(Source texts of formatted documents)
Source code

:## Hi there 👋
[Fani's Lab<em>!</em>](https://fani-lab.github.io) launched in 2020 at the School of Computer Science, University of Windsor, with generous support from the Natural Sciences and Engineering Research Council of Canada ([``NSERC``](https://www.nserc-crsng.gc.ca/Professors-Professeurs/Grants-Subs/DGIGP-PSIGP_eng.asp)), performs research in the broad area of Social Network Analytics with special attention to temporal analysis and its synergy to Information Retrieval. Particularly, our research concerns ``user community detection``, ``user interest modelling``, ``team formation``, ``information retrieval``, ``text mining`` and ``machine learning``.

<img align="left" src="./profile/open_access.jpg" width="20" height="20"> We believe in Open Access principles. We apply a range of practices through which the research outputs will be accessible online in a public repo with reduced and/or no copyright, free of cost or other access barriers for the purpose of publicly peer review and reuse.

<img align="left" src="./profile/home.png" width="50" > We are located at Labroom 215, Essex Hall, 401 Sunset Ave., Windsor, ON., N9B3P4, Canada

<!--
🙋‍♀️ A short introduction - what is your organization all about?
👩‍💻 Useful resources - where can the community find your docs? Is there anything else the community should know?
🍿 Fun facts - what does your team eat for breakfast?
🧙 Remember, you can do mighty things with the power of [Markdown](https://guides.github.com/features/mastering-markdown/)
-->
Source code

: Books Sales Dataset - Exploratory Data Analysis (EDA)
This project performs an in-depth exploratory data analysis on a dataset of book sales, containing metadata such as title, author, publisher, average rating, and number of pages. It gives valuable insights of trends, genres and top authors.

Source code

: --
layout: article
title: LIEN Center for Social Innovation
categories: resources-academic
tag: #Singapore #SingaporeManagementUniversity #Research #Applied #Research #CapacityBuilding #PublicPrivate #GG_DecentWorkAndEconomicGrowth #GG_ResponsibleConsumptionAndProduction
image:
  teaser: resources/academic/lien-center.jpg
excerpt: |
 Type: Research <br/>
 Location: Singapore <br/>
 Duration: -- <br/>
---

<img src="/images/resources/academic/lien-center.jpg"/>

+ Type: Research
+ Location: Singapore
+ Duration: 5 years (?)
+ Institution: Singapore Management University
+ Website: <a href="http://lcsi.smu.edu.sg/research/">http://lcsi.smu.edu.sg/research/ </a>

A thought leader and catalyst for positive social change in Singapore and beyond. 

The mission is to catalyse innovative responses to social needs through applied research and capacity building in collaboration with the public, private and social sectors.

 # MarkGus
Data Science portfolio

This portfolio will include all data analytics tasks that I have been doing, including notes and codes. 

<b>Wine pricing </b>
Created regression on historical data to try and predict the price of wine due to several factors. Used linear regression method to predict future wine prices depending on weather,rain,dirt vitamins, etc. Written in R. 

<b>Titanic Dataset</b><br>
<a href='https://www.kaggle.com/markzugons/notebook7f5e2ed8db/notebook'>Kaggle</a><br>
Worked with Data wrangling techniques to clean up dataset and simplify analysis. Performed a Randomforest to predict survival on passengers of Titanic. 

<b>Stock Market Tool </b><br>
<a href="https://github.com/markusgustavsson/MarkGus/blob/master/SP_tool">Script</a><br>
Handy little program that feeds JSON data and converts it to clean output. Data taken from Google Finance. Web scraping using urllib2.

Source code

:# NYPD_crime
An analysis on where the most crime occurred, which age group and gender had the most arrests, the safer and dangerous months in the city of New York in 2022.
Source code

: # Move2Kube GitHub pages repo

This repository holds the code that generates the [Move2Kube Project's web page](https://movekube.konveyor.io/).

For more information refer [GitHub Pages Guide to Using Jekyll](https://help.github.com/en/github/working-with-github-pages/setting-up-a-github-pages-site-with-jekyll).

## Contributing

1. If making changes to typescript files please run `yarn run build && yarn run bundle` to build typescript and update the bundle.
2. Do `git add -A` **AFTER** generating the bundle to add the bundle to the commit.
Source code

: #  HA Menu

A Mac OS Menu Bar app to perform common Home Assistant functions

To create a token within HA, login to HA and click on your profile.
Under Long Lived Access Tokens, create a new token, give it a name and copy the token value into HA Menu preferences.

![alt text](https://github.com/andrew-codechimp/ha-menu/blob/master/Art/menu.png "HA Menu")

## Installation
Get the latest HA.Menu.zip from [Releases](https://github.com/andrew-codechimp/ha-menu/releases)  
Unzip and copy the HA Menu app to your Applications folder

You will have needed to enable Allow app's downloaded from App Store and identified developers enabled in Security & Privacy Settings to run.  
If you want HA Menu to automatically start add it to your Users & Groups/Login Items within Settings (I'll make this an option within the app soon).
---
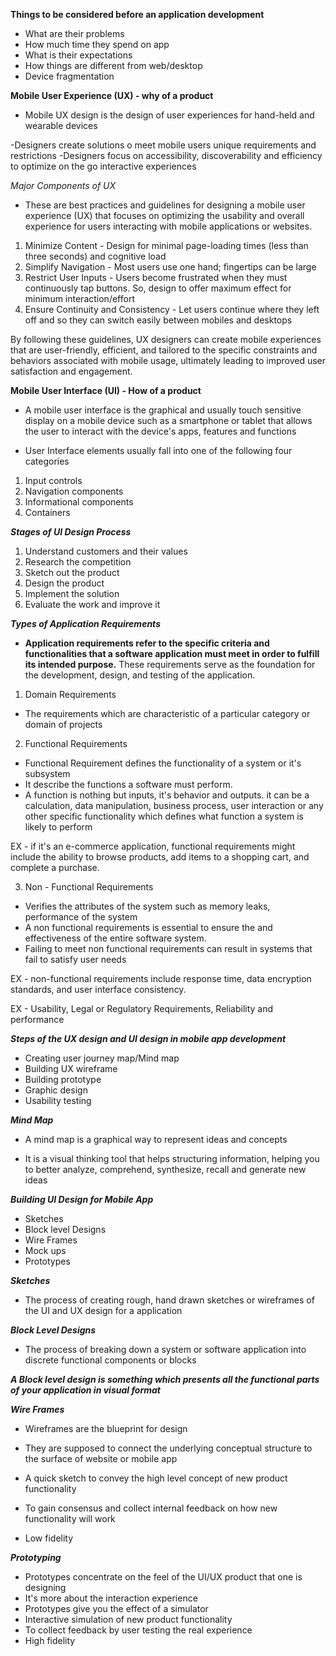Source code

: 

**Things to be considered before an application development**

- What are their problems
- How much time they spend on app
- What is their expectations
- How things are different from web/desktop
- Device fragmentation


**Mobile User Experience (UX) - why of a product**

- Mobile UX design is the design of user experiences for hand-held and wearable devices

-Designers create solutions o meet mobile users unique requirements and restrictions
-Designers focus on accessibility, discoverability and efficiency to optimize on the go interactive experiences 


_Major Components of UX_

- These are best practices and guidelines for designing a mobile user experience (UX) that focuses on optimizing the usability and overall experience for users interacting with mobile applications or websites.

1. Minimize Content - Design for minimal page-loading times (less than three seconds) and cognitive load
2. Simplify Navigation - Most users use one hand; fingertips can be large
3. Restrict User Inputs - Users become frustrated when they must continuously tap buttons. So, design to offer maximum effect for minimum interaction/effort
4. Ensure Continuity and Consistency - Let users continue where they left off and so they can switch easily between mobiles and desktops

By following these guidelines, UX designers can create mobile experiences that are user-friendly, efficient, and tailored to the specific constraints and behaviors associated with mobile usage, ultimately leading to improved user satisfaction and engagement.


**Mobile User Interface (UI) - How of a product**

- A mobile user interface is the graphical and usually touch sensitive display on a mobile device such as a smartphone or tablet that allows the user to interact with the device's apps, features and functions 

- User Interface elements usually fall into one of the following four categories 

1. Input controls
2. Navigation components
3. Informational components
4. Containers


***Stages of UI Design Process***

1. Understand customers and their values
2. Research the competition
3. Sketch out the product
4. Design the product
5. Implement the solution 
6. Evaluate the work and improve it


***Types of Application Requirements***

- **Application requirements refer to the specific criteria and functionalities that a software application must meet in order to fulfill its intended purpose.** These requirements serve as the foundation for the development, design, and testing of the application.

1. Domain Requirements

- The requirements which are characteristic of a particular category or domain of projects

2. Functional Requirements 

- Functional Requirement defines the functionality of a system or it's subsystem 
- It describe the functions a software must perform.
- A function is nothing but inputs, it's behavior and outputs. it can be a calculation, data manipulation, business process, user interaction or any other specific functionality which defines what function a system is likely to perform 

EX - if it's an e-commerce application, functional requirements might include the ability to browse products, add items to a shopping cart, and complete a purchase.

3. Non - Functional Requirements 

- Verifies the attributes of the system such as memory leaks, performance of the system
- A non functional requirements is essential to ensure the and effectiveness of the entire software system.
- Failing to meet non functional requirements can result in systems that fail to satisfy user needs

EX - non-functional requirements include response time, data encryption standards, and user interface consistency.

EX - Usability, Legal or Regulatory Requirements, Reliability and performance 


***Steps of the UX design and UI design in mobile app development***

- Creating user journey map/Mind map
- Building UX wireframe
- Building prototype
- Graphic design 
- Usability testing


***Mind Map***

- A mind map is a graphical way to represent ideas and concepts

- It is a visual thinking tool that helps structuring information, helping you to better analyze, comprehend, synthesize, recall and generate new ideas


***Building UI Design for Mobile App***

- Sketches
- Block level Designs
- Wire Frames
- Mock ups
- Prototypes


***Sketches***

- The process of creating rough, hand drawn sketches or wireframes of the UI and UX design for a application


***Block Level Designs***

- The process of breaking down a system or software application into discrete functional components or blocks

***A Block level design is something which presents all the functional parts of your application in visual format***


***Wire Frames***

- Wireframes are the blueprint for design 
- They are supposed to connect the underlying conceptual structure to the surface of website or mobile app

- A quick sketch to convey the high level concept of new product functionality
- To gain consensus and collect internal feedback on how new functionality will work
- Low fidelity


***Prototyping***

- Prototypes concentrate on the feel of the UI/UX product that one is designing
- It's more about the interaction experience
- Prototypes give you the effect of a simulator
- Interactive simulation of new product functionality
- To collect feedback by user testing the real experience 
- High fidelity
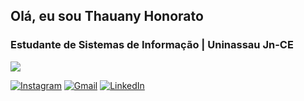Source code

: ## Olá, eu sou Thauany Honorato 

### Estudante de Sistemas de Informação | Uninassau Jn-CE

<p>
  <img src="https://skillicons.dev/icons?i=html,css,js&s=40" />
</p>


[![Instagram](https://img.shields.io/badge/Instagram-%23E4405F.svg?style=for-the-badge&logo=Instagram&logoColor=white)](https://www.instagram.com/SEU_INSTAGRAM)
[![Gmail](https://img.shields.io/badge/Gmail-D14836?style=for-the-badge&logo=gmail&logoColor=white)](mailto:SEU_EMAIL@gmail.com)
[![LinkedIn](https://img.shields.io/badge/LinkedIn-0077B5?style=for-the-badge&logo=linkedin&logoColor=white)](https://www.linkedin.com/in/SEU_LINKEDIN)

EXERCISE REQUIREMENTS ▸
For this task, write out exactly the lines of the entries above, starting at the line with "<b>Wine pricing </b>" and ending at the line with "You will have", both included, and no others.

EXERCISE RESULT ▸
<b>Wine pricing </b>
Created regression on historical data to try and predict the price of wine due to several factors. Used linear regression method to predict future wine prices depending on weather,rain,dirt vitamins, etc. Written in R. 

<b>Titanic Dataset</b><br>
<a href='https://www.kaggle.com/markzugons/notebook7f5e2ed8db/notebook'>Kaggle</a><br>
Worked with Data wrangling techniques to clean up dataset and simplify analysis. Performed a Randomforest to predict survival on passengers of Titanic. 

<b>Stock Market Tool </b><br>
<a href="https://github.com/markusgustavsson/MarkGus/blob/master/SP_tool">Script</a><br>
Handy little program that feeds JSON data and converts it to clean output. Data taken from Google Finance. Web scraping using urllib2.

Source code

:# NYPD_crime
An analysis on where the most crime occurred, which age group and gender had the most arrests, the safer and dangerous months in the city of New York in 2022.
Source code

: # Move2Kube GitHub pages repo

This repository holds the code that generates the [Move2Kube Project's web page](https://movekube.konveyor.io/).

For more information refer [GitHub Pages Guide to Using Jekyll](https://help.github.com/en/github/working-with-github-pages/setting-up-a-github-pages-site-with-jekyll).

## Contributing

1. If making changes to typescript files please run `yarn run build && yarn run bundle` to build typescript and update the bundle.
2. Do `git add -A` **AFTER** generating the bundle to add the bundle to the commit.
Source code

: #  HA Menu

A Mac OS Menu Bar app to perform common Home Assistant functions

To create a token within HA, login to HA and click on your profile.
Under Long Lived Access Tokens, create a new token, give it a name and copy the token value into HA Menu preferences.

![alt text](https://github.com/andrew-codechimp/ha-menu/blob/master/Art/menu.png "HA Menu")

## Installation
Get the latest HA.Menu.zip from [Releases](https://github.com/andrew-codechimp/ha-menu/releases)  
Unzip and copy the HA Menu app to your Applications folder

You will have needed to enable Allow app's downloaded from App Store and identified developers enabled in Security & Privacy Settings to run.  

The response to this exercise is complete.